EXERCISE GOAL ::
Please copy out the passage below about growing older, word for word from its first line to its last.

EXCERPT ::
The other day in a restaurant I had to pantomime my order. I had to actually pantomime food: "I'll have a bowl of soup and a side of...of...those...oh, you know...the umm..." (Lucky it was something the restaurant was famous for.) "Biscuits?" the waitress says. "Biscuits." Thank God.
I'm 59. I see my own age in the necks of my friends. It makes me happy to see the necks of my friends. I love them for their sloppy jawlines, their less than taut skin. We are all stunned. We don't know how this happened to us. This stage of things. The foreign shape we're assuming. The adjustment to this uncomfortable new body. In its way, as awkward and as much of a surprise as adolescence. Remember how unsure of it you were? How unprepared for its full meaning? Those breasts. Those biceps. You have maybe 25 years to belong to it, to respond to its pleasures and injuries, to finally grasp its meaning—to live there. When, with only a few subtle warnings, it starts to change again.
"Go like this to your hand. Pull up the skin. Does it stay or fall back down?"
"No, I mean it."
"I've lost my elasticity."
"We're not fabulous anymore."
Ethel dances every week with a company of people over 65. Every Thursday she puts on her leotard, sweatpants, Reeboks, and gets herself over to the Y ("Sometimes I call the senior citizen van"), where they rehearse a new dance: "When I move, I feel like myself."
"How do you do it, Ethel?" I say.
"What should I be doing? Pinochle? Clipping coupons? Watching the serials? The Zoloft helps."
Ethel, what do you know? What am I going to know that I don't know now? Give me a clue, an idea, a road map. Tell me.

DATA SHOWN ::
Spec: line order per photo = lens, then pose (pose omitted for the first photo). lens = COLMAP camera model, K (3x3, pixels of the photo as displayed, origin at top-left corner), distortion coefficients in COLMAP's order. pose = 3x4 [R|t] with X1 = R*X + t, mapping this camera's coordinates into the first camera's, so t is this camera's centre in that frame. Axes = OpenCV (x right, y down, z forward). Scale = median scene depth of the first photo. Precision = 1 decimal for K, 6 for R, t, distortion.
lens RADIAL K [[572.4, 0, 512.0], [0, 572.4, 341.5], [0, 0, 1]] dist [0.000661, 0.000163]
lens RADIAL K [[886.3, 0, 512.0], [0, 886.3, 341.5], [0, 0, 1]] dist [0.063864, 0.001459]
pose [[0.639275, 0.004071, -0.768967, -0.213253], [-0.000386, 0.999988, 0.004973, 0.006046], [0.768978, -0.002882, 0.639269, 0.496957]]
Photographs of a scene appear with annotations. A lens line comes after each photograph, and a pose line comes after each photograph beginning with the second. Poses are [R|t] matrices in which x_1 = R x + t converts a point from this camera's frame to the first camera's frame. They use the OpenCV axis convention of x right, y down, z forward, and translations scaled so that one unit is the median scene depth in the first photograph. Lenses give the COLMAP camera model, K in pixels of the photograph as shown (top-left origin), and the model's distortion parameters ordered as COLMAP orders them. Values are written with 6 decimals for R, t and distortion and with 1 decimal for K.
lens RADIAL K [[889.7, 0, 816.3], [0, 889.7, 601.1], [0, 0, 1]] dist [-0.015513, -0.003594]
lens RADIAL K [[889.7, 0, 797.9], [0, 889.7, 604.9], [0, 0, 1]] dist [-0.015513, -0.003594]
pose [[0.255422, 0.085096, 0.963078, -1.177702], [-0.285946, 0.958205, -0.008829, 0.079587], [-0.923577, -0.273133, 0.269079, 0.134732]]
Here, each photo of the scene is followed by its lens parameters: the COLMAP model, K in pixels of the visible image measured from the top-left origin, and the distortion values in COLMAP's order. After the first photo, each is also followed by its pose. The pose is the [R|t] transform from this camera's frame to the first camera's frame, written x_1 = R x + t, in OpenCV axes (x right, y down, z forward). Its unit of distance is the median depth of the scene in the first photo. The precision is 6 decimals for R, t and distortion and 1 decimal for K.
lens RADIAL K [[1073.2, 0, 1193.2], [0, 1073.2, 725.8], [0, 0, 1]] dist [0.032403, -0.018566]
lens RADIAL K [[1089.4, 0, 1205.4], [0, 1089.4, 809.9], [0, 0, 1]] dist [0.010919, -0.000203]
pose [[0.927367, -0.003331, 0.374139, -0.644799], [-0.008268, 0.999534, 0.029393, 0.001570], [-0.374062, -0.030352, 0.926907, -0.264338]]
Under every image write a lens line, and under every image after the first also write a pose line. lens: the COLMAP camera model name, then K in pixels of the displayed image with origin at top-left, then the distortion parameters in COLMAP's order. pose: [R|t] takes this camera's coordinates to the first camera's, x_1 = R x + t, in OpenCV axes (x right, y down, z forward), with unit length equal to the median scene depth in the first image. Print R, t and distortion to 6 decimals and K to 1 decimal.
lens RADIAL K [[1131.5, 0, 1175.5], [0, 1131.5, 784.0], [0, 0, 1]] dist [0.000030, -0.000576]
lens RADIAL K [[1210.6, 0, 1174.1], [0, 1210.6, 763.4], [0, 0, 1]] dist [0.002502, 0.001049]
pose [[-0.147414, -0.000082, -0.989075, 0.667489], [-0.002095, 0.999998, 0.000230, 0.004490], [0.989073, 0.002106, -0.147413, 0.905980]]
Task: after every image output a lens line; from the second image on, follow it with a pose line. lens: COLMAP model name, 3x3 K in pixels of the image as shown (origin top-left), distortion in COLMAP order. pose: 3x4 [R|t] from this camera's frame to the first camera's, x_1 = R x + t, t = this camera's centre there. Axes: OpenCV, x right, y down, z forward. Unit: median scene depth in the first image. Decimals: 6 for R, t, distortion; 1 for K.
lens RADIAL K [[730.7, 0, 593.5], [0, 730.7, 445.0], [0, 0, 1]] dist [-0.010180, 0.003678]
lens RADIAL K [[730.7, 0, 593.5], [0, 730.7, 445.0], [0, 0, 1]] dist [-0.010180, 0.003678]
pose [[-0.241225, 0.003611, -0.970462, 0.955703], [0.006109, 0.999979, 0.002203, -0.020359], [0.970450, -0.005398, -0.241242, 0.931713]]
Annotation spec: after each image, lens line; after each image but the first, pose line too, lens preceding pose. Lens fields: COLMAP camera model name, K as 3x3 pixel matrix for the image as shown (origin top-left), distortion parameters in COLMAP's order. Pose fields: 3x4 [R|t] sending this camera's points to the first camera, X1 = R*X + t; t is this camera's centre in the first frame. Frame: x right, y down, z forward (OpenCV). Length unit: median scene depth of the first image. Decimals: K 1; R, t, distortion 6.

WRITTEN ANSWER ::
The other day in a restaurant I had to pantomime my order. I had to actually pantomime food: "I'll have a bowl of soup and a side of...of...those...oh, you know...the umm..." (Lucky it was something the restaurant was famous for.) "Biscuits?" the waitress says. "Biscuits." Thank God.
I'm 59. I see my own age in the necks of my friends. It makes me happy to see the necks of my friends. I love them for their sloppy jawlines, their less than taut skin. We are all stunned. We don't know how this happened to us. This stage of things. The foreign shape we're assuming. The adjustment to this uncomfortable new body. In its way, as awkward and as much of a surprise as adolescence. Remember how unsure of it you were? How unprepared for its full meaning? Those breasts. Those biceps. You have maybe 25 years to belong to it, to respond to its pleasures and injuries, to finally grasp its meaning—to live there. When, with only a few subtle warnings, it starts to change again.
"Go like this to your hand. Pull up the skin. Does it stay or fall back down?"
"No, I mean it."
"I've lost my elasticity."
"We're not fabulous anymore."
Ethel dances every week with a company of people over 65. Every Thursday she puts on her leotard, sweatpants, Reeboks, and gets herself over to the Y ("Sometimes I call the senior citizen van"), where they rehearse a new dance: "When I move, I feel like myself."
"How do you do it, Ethel?" I say.
"What should I be doing? Pinochle? Clipping coupons? Watching the serials? The Zoloft helps."
Ethel, what do you know? What am I going to know that I don't know now? Give me a clue, an idea, a road map. Tell me.